======== DATA SHOWN

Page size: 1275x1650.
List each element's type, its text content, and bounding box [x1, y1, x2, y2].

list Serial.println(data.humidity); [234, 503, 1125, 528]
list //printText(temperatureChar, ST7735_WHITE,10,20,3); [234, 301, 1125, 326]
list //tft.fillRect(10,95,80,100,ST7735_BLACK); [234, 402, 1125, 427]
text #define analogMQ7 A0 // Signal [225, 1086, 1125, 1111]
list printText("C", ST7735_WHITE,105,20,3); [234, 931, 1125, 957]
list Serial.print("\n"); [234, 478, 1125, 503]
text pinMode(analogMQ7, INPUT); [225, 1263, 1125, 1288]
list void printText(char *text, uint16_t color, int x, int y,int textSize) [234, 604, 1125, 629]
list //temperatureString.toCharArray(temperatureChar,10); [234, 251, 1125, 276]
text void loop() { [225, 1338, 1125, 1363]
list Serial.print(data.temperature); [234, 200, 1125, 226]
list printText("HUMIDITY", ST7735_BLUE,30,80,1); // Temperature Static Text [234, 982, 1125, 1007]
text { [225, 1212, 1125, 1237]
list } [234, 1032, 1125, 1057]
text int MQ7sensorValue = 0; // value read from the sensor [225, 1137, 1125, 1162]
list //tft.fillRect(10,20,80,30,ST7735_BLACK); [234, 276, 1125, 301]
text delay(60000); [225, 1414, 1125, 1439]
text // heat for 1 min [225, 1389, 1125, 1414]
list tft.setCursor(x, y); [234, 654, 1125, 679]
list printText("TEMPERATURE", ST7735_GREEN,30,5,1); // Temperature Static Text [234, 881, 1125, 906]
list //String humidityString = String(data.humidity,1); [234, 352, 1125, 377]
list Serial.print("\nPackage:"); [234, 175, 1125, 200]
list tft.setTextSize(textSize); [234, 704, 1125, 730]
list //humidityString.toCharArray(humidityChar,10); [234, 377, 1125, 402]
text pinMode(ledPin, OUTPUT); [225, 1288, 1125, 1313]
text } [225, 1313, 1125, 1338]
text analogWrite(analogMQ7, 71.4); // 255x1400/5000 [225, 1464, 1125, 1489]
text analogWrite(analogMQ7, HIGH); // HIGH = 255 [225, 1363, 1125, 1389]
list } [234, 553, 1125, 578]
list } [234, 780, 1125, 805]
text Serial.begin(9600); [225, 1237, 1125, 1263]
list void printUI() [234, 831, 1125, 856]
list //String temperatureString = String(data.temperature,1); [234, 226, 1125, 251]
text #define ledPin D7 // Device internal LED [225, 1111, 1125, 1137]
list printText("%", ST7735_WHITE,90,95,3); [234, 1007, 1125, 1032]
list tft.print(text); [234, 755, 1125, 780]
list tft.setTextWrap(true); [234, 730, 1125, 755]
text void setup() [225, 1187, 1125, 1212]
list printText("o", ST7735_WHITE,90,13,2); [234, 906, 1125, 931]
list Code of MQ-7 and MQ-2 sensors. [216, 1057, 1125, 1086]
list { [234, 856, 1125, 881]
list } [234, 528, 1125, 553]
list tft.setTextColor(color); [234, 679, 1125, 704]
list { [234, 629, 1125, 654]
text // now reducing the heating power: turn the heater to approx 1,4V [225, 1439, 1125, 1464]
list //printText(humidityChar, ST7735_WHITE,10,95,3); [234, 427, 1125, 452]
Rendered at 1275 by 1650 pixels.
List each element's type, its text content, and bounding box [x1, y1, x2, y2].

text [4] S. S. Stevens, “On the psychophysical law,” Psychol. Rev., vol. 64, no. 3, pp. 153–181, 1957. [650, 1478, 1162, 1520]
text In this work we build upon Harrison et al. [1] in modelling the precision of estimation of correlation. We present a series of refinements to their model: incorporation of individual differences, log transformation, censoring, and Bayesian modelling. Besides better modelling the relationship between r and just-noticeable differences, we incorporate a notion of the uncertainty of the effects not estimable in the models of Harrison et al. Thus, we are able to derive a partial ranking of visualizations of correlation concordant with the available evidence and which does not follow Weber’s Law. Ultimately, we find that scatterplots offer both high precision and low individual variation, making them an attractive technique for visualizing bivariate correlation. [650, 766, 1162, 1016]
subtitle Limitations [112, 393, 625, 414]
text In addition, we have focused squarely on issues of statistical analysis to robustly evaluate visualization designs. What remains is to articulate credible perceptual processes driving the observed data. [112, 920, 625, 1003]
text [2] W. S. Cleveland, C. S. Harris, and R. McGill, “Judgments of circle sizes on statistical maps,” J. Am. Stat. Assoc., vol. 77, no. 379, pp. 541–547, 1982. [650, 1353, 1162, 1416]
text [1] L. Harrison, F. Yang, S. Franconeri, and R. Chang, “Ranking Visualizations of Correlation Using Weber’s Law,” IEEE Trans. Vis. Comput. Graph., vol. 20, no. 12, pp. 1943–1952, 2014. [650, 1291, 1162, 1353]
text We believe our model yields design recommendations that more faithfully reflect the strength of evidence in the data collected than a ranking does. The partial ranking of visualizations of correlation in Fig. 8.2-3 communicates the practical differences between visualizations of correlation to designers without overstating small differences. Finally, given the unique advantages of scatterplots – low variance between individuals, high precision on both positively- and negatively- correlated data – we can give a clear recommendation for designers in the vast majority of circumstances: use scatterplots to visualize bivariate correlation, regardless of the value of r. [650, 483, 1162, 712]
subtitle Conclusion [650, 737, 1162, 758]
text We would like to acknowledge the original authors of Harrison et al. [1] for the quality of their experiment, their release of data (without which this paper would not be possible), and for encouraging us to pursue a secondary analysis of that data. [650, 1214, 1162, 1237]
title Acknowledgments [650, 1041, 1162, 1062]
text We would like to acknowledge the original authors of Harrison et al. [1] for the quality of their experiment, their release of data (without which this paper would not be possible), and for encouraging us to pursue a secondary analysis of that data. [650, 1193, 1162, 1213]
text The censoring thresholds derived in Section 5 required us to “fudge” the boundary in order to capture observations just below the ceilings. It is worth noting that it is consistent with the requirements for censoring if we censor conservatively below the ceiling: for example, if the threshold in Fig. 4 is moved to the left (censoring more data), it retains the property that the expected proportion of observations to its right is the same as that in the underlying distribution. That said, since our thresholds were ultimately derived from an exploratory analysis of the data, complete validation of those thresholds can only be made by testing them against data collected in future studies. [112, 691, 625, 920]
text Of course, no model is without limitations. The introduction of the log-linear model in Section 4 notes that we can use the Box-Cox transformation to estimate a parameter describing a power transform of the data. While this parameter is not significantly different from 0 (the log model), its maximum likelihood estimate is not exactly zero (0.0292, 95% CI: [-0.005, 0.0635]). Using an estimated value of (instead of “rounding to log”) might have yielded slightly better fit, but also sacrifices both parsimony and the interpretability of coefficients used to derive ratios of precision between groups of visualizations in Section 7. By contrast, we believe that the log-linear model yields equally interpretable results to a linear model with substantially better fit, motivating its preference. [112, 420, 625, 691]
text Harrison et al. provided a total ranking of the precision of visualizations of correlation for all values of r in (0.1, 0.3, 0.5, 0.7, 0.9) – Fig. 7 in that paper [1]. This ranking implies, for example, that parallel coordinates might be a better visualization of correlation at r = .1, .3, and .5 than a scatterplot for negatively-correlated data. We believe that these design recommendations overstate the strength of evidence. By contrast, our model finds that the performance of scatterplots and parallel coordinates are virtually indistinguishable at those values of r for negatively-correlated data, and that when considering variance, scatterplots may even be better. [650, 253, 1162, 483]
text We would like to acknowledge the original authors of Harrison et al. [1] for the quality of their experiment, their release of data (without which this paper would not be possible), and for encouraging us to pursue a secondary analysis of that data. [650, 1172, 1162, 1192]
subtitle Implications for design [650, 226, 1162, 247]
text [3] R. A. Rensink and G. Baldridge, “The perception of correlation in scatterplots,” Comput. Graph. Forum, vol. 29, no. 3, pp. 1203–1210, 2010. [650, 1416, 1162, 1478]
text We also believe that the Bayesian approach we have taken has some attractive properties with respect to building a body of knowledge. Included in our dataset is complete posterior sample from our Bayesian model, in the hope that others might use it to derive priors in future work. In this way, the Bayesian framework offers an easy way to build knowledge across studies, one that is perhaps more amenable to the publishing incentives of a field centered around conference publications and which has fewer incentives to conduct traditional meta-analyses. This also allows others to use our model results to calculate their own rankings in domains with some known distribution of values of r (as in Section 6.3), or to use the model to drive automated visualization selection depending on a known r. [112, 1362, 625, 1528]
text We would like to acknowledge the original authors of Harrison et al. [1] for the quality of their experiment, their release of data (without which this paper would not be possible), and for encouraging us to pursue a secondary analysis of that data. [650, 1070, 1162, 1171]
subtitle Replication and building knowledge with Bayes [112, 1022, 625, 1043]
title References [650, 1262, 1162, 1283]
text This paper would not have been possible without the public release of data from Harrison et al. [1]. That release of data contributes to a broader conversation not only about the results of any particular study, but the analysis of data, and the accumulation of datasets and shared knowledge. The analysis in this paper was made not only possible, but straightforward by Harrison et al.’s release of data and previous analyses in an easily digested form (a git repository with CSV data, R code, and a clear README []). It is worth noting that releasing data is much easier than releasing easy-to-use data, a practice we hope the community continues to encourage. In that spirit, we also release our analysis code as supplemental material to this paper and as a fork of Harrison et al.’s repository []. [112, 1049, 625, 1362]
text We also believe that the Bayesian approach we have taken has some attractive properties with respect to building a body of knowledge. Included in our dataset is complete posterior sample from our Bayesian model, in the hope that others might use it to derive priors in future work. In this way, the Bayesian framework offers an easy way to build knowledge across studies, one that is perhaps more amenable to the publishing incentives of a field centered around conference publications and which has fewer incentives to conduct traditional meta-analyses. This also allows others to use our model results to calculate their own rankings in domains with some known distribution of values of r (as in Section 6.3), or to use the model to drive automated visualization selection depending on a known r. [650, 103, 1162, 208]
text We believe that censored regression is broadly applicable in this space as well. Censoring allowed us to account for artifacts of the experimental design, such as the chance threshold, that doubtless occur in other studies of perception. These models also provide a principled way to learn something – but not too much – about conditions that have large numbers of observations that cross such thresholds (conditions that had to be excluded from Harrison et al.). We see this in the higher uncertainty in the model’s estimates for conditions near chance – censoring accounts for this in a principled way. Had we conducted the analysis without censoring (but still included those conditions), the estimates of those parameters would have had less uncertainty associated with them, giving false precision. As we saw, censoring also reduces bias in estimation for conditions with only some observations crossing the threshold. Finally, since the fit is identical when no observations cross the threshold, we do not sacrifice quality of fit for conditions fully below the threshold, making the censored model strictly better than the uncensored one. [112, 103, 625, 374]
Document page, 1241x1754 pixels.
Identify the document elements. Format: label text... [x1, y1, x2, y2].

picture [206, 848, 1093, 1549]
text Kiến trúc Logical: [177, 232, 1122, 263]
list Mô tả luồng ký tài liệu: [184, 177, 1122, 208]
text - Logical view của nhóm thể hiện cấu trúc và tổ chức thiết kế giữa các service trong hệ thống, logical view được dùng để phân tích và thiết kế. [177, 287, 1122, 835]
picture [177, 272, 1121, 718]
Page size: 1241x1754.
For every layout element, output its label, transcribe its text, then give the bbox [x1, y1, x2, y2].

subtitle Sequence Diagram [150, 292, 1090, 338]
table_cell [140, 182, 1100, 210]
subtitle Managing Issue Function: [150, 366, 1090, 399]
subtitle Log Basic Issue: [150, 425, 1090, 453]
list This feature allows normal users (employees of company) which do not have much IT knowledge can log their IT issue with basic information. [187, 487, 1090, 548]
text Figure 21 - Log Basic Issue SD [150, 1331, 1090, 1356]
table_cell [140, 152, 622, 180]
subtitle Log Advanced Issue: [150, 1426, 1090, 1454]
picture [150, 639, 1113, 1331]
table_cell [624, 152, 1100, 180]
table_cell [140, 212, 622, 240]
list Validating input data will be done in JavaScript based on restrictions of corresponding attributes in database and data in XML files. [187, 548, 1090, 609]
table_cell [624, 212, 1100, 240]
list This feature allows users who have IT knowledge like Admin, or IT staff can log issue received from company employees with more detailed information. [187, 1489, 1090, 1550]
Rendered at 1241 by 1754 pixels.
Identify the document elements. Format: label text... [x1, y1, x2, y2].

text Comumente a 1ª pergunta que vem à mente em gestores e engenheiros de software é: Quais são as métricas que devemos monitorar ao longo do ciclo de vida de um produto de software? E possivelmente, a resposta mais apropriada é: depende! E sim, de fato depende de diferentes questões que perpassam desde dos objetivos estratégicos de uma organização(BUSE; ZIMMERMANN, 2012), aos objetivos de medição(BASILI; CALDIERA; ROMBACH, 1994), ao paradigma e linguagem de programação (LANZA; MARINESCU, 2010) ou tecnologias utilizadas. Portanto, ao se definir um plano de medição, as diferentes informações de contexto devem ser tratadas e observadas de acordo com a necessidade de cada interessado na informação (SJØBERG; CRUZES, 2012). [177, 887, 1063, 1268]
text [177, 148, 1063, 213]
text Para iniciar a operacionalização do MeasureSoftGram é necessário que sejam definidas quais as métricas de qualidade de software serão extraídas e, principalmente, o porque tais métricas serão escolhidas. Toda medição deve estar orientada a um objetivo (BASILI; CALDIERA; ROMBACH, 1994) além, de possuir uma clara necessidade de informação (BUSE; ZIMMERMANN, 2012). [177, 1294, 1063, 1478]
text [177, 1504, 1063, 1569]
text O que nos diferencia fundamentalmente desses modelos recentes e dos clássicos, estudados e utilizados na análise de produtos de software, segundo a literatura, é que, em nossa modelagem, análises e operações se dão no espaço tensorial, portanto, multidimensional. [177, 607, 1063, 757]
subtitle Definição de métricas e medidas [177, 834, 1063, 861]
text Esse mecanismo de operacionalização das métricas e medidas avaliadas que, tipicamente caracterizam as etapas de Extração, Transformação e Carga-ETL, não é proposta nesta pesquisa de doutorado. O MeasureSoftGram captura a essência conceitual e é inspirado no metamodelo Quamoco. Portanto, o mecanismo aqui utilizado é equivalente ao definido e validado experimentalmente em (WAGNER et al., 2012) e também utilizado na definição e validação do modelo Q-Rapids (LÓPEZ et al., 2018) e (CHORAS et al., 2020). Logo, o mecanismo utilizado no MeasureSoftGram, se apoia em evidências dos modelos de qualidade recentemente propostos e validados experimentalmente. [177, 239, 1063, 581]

================

### [PROBLEM]
Both the line containing "table_cell [140, 182, 1100, 210]" and the line containing "Rendered at 1241 by 1754 pixels." belong in the answer. Print them and every line above that falls between them exactly, and no others.

### [TASK RESULT]
table_cell [140, 182, 1100, 210]
subtitle Managing Issue Function: [150, 366, 1090, 399]
subtitle Log Basic Issue: [150, 425, 1090, 453]
list This feature allows normal users (employees of company) which do not have much IT knowledge can log their IT issue with basic information. [187, 487, 1090, 548]
text Figure 21 - Log Basic Issue SD [150, 1331, 1090, 1356]
table_cell [140, 152, 622, 180]
subtitle Log Advanced Issue: [150, 1426, 1090, 1454]
picture [150, 639, 1113, 1331]
table_cell [624, 152, 1100, 180]
table_cell [140, 212, 622, 240]
list Validating input data will be done in JavaScript based on restrictions of corresponding attributes in database and data in XML files. [187, 548, 1090, 609]
table_cell [624, 212, 1100, 240]
list This feature allows users who have IT knowledge like Admin, or IT staff can log issue received from company employees with more detailed information. [187, 1489, 1090, 1550]
Rendered at 1241 by 1754 pixels.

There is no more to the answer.